Grrr... How quaint, check some log file somewhere on your system, and that will solve all your problems. Having no idea where my "CRS daemon log file" actually is, I use RDA to browse around and finally come up with /u01/app/oracle/product/crs/log/urbdb1/crsd/crsd.log. Unfortunately, the CRS daemon log file is not helping me much. What am I looking for?

Update: 5:19 pm
After a day of reading manuals and discussing options with the fine folks on oracle-l, we still have the same problem, albeit now I have quite a few new tools on my belt. Yes, RAC is not easy, I think I have proved that. To be a little more granular, working with the OCR is a pain in the butt.

So, new tools.
  • strace: a very low-level OS trace utility. I did not benefit from this, but I was able to show the output to others smarter than I. I used it on srvctl and crs_unregister.
  • The "force" flag (-f) of certain commands, like srvctl. I believe it removed something, but I do not know what; I still have my root problem.
  • Appendix A of the Clusterware Deployment and Admin Guide: has a ton of information, most of which would probably be helpful under "normal" circumstances. Did I mention we still have our root problem? However, I have to give credit to the authors, for they did a great job. There is a lot of information about log file locations (wish I knew about that earlier), how to debug various components and resources, and some descriptions of the syntax used for commands. I thought the OCR section was quite thin; perhaps I am biased because I am looking for a specific solution.
  • SRVM_TRACE=TRUE: This is documented in the above Appendix A, but I point it out because it spews out a bit more information. While not immediately helpful, it seemed like something that I should file away.
  • USER_ORA_DEBUG: mentioned one time in the Appendix, I found out that you could crank this all the way to 5. I have no idea what it does or what the appropriate values are - google is not giving much on it, yet.
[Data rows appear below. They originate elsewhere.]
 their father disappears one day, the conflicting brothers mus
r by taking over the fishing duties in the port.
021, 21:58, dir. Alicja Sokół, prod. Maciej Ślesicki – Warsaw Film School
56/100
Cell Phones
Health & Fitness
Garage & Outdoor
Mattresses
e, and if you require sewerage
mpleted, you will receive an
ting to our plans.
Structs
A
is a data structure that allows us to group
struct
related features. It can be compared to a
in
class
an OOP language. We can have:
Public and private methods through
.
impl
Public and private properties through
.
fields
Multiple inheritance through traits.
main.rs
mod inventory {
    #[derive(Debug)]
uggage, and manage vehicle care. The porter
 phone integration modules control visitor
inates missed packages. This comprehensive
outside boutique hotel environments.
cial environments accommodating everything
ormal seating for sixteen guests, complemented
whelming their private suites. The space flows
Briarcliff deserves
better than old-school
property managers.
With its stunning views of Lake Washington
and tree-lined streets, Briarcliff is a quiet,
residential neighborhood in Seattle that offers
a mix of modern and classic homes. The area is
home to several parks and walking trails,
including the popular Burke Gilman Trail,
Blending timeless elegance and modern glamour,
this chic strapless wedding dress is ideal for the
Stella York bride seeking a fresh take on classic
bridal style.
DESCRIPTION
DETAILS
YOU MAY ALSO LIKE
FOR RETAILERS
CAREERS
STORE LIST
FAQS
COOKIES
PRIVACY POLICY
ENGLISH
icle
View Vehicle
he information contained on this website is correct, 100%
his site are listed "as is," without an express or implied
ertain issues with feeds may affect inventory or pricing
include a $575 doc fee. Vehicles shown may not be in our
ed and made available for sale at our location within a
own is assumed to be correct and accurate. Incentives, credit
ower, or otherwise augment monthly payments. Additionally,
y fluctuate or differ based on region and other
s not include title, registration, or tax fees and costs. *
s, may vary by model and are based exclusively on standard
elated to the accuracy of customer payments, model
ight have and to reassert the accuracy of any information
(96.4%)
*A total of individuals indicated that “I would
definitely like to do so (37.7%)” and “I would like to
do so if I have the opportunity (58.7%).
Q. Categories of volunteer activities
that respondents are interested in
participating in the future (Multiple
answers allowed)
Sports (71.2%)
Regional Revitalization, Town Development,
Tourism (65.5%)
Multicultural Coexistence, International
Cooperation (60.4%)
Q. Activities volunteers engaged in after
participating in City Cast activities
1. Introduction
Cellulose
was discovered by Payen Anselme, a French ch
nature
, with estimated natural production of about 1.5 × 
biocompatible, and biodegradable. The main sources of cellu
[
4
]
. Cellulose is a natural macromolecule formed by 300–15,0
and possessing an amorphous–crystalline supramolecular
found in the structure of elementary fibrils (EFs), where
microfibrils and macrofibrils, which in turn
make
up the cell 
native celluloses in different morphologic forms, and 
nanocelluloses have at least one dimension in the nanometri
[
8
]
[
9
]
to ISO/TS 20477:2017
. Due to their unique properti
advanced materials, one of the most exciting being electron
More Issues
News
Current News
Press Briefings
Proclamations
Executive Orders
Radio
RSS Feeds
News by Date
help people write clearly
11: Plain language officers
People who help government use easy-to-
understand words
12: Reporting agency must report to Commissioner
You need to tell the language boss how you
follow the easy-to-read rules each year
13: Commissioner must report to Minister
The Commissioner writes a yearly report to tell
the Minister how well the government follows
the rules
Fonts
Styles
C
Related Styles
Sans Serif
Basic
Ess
More to follow. My Support Analyst just requested that I reboot the nodes because he has no idea why the resources exist in the OCR, as ocrdump does not list them.
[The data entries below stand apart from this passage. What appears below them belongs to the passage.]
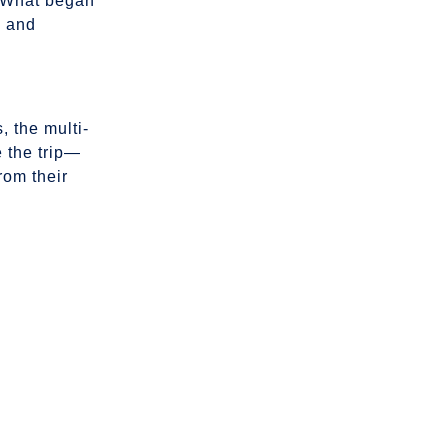
. What began
n and
 the multi-
 the trip—
rom their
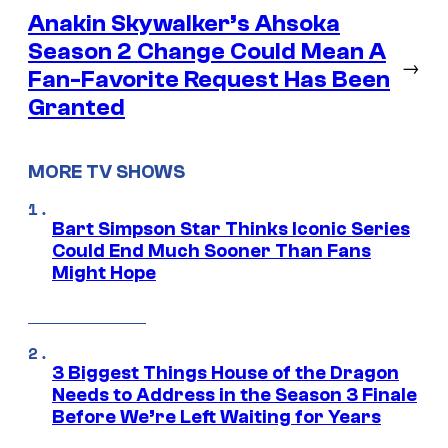
Anakin Skywalker’s Ahsoka
Season 2 Change Could Mean A
→
Fan-Favorite Request Has Been
Granted
MORE TV SHOWS
Bart Simpson Star Thinks Iconic Series
Could End Much Sooner Than Fans
Might Hope
3 Biggest Things House of the Dragon
Needs to Address in the Season 3 Finale
Before We’re Left Waiting for Years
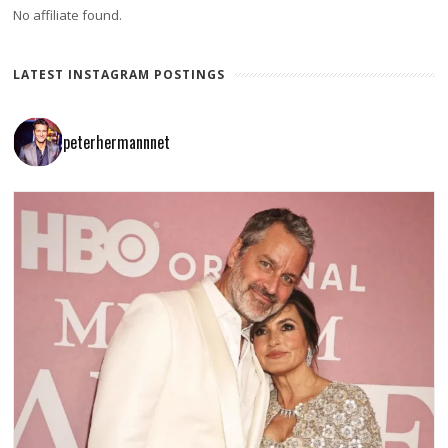
No affiliate found.
LATEST INSTAGRAM POSTINGS
peterhermannnet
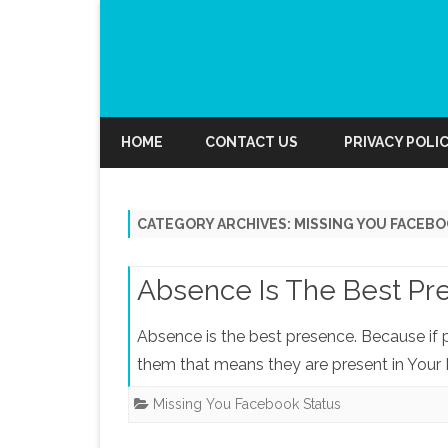
HOME
CONTACT US
PRIVACY POLI
CATEGORY ARCHIVES:
MISSING YOU FACEBO
Absence Is The Best Pr
Absence is the best presence. Because if
them that means they are present in Your 
Missing You Facebook Status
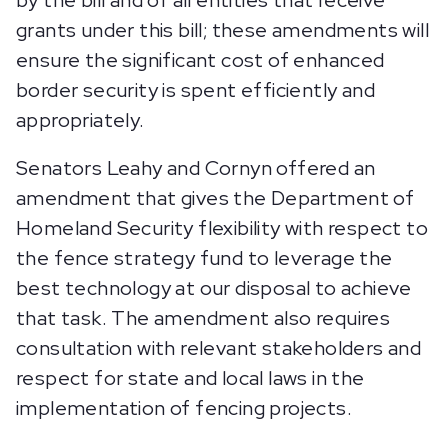
by the bill and of all entities that receive
grants under this bill; these amendments will
ensure the significant cost of enhanced
border security is spent efficiently and
appropriately.
Senators Leahy and Cornyn offered an
amendment that gives the Department of
Homeland Security flexibility with respect to
the fence strategy fund to leverage the
best technology at our disposal to achieve
that task. The amendment also requires
consultation with relevant stakeholders and
respect for state and local laws in the
implementation of fencing projects.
Update: 11:22 AM, Wednesday
LS Cheng on oracle-l pointed out what ended up being the winning goal.
crs_stop ora.urbdb1.ASM1.asm

I still do not completely understand why this is an issue. Or even how one determines that is the solution. I hope to hear back more from LS Cheng so we can understand how he arrived at that conclusion.

What we ended up doing was restoring ocr to a point before we attempted to follow note 357261.1. Since the services were already down, it was straight-forward to delete the databases, the ASM instance and finally the ASM database. I was actually surprised it worked so well, given all the problems and headaches we had yesterday.
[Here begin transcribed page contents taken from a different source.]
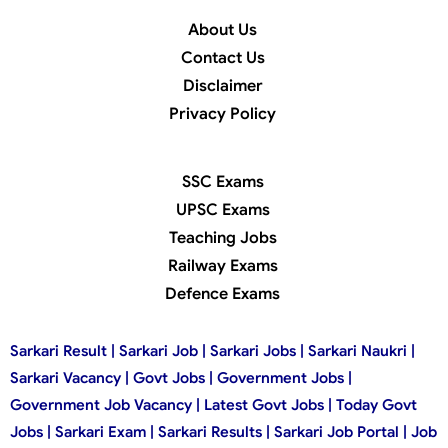
About Us
Contact Us
Disclaimer
Privacy Policy
SSC Exams
UPSC Exams
Teaching Jobs
Railway Exams
Defence Exams
Sarkari Result | Sarkari Job | Sarkari Jobs | Sarkari Naukri |
Sarkari Vacancy | Govt Jobs | Government Jobs |
Government Job Vacancy | Latest Govt Jobs | Today Govt
Jobs | Sarkari Exam | Sarkari Results | Sarkari Job Portal | Job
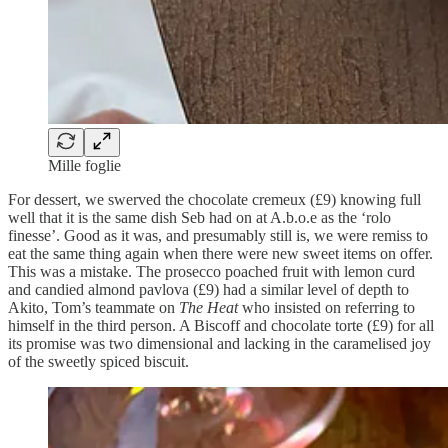
Mille foglie
For dessert, we swerved the chocolate cremeux (£9) knowing full
well that it is the same dish Seb had on at A.b.o.e as the ‘rolo
finesse’. Good as it was, and presumably still is, we were remiss to
eat the same thing again when there were new sweet items on offer.
This was a mistake. The prosecco poached fruit with lemon curd
and candied almond pavlova (£9) had a similar level of depth to
Akito, Tom’s teammate on
The Heat
who insisted on referring to
himself in the third person. A Biscoff and chocolate torte (£9) for all
its promise was two dimensional and lacking in the caramelised joy
of the sweetly spiced biscuit.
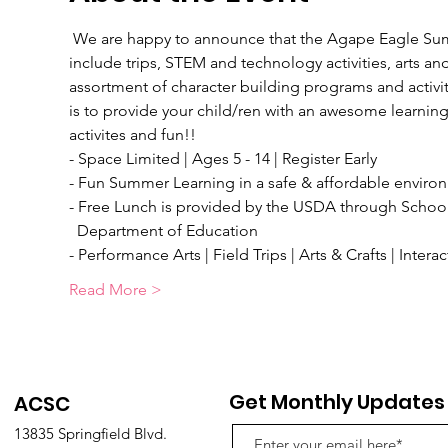
 We are happy to announce that the Agape Eagle Summ
include trips, STEM and technology activities, arts and c
assortment of character building programs and activitie
is to provide your child/ren with an awesome learning 
activites and fun!!
- Space Limited | Ages 5 - 14 | Register Early
- Fun Summer Learning in a safe & affordable enviro
- Free Lunch is provided by the USDA through School
  Department of Education
- Performance Arts | Field Trips | Arts & Crafts | Inter
Read More >
Get Monthly Updates
ACSC
13835 Springfield Blvd.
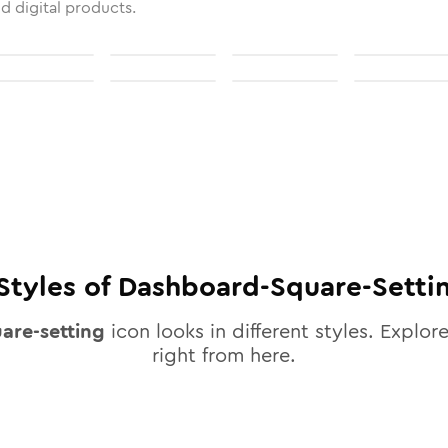
nd digital products.
Styles of
Dashboard-Square-Setti
are-setting
icon looks in different styles. Explore
right from here.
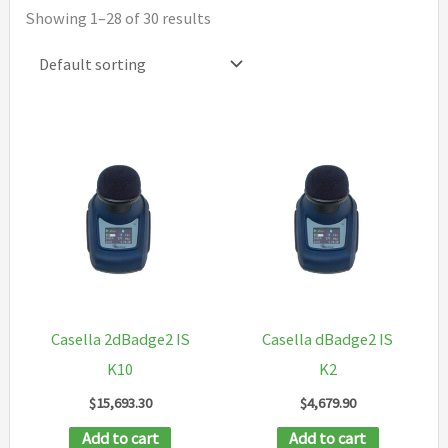
Showing 1–28 of 30 results
Casella 2dBadge2 IS
Casella dBadge2 IS
K10
K2
$
15,693.30
$
4,679.90
Add to cart
Add to cart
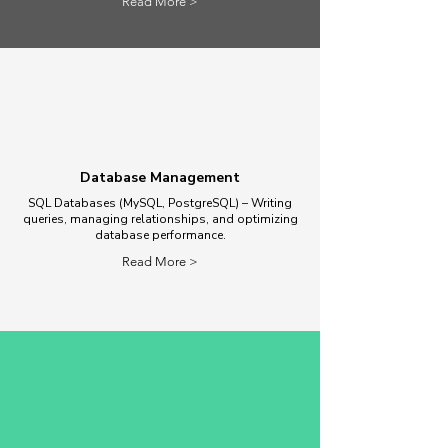
Read More >
Database Management
SQL Databases (MySQL, PostgreSQL) – Writing
queries, managing relationships, and optimizing
database performance.
Read More >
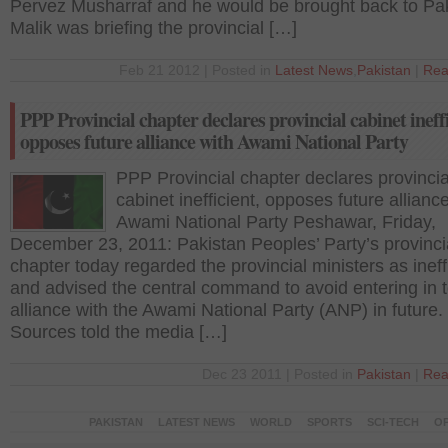
Pervez Musharraf and he would be brought back to Pak
Malik was briefing the provincial […]
Feb 21 2012 | Posted in
Latest News
,
Pakistan
|
Rea
PPP Provincial chapter declares provincial cabinet ineffi
opposes future alliance with Awami National Party
PPP Provincial chapter declares provincia
cabinet inefficient, opposes future allianc
Awami National Party Peshawar, Friday,
December 23, 2011: Pakistan Peoples’ Party’s provinci
chapter today regarded the provincial ministers as ineff
and advised the central command to avoid entering in 
alliance with the Awami National Party (ANP) in future.
Sources told the media […]
Dec 23 2011 | Posted in
Pakistan
|
Rea
PAKISTAN
LATEST NEWS
WORLD
SPORTS
SCI-TECH
OP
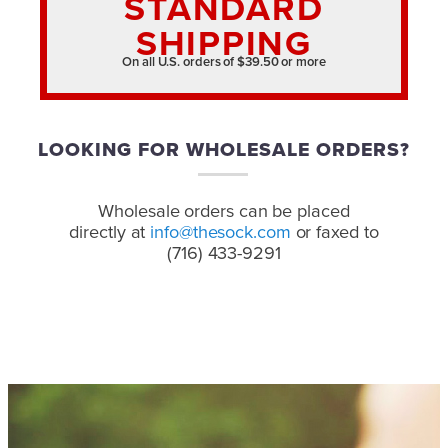
STANDARD
SHIPPING
On all U.S. orders of $39.50 or more
LOOKING FOR WHOLESALE ORDERS?
Wholesale orders can be placed
directly at
info@thesock.com
or faxed to
(716) 433-9291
I will add another update when I learn more. Right now we are happy we have a RAC install back in working condition and can move forward with our projects. Oracle Support did not score any points in this round. This is becoming a bad trend.


Anonymous said...

I saw an ad for currency trading that said:

"The Euro is Easy to Trade"

but it did have this nice disclaimer:

Trading involves significant risk of loss and may not be suitable for all investors.

by analogy RAC is easy to install, but may not be suitable for all SA/DBAs/shops.

as one of the perpetuators of the easy tagline, maybe I'll start using a disclaimer as well like "RAC is easy .. with NFS"

Charles Schultz said...

- RAC is easy... if you managed clustered software in a previous life

- RAC is easy... if your environment is exactly like the documentation you are following

- RAC is easy... if someone else is doing it

- RAC is easy... once you get it installed and configured

Anonymous said...

trapped too here :)


Anonymous said...

Genius. Thanks for sharing this.

valiantvimal said...

Hi, I too got trapped here. But happily restored from OCR backup and now I am able to remove unneeded resource. It seems it is the only possible way to do what we desire.